(Extracted entries)
■ ■ ■

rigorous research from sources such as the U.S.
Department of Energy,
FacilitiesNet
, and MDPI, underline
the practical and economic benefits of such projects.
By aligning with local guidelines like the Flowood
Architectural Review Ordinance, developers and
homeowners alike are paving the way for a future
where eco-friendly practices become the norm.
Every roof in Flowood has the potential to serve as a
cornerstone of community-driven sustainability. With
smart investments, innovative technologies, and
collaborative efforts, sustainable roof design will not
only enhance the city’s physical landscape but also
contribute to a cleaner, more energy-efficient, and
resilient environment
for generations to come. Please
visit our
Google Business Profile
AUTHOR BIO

■ ■ ■

EXERCISE REQUIREMENTS ::
Write the text of the entries above as a JSON list of strings, one string for each line, skipping any blank lines.

EXERCISE OUTPUT ::
[
  "rigorous research from sources such as the U.S.",
  "Department of Energy,",
  "FacilitiesNet",
  ", and MDPI, underline",
  "the practical and economic benefits of such projects.",
  "By aligning with local guidelines like the Flowood",
  "Architectural Review Ordinance, developers and",
  "homeowners alike are paving the way for a future",
  "where eco-friendly practices become the norm.",
  "Every roof in Flowood has the potential to serve as a",
  "cornerstone of community-driven sustainability. With",
  "smart investments, innovative technologies, and",
  "collaborative efforts, sustainable roof design will not",
  "only enhance the city’s physical landscape but also",
  "contribute to a cleaner, more energy-efficient, and",
  "resilient environment",
  "for generations to come. Please",
  "visit our",
  "Google Business Profile",
  "AUTHOR BIO"
]